Mr. Friess advises young people starting out in life to find what they love to do. He adds, “I also think it’s important to never compare ourselves to anybody else lest we become vain or bitter. For me, success is having maximized the best of our abilities and skills. And don’t be afraid to fail. Failure and a willingness to take risks is the next step to your next success. Most of all, I encourage others to understand why the Christian values are so important-even if you are a nonbeliever.”
Humbled by his Horatio Alger Award, Foster says, “What excites me a great deal about the Horatio Alger Association is that it demonstrates what is possible in America. It is the manifestation of the American dream as exemplified by the Members’ lives. Few of us would have achieved the same heights of success had we grown up in a less nurturing culture or environment. America is good.”
Foster Friess’s Activities and Honors
Today, Foster Friess spends much of his time directing the philanthropies of The Lynn and Foster Friess Family Foundation, which has dispensed $20 million in the past two years, and working with public policy advocacy.

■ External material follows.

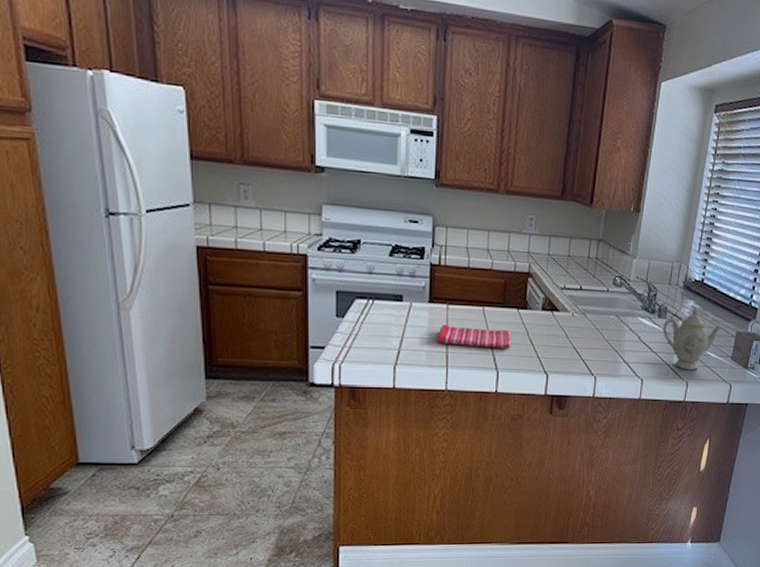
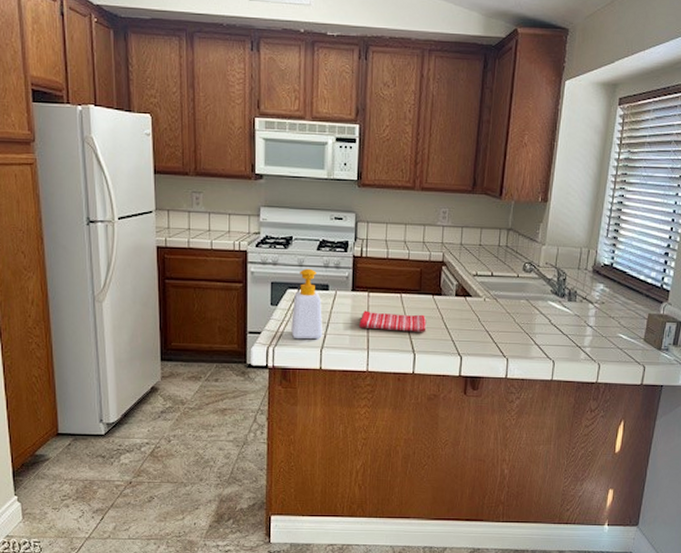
soap bottle: none [360,276,397,356] -> present [291,268,323,340]
teapot: present [663,308,724,370] -> none [573,291,635,352]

His philanthropic activities come as a response to real-world problems. These donations include water purification units in Sri Lanka, Malawi, and Haiti. The foundation also funds Mobile Medical Vans, which serve thousands of underserved patients in indigent areas of the United States. After the 2004 tsunami, Mr. Friess traveled to Sri Lanka to deliver sewing machines, carpentry tools, and a medical van. He also funded businesses for widows. He launched the Haiti Renewal Fund following that country’s tragic earthquake. After Hurricane Katrina, he gave millions to help citizens recover from the devastation. He met one woman in a Louisiana shelter who said to him, “I have lost everything I had but my joy.” He continues to feel inspiration from those words in his current relief work.
His Private Sector Solutions Advocacy Fund encourages private sector solutions to America’s problems. He also invested $3 million to launch an Internet-based news site, The Daily Caller.
Mr. Friess is the recipient of many awards, including an honorary degree in law from Pepperdine University, the Muhammad Ali Humanitarian Award and the Humanitarian of the Year Award in Washington, D.C., following in the footsteps of Coretta Scott King, Lady Bird Johnson, and Bob Hope. He also received the David R. Jones Award for Leadership in Philanthropy.
Mr. Friess served one year as president of the Council for National Policy, which networks leaders of organizations committed to strong national defense, economic freedom, and traditional family values.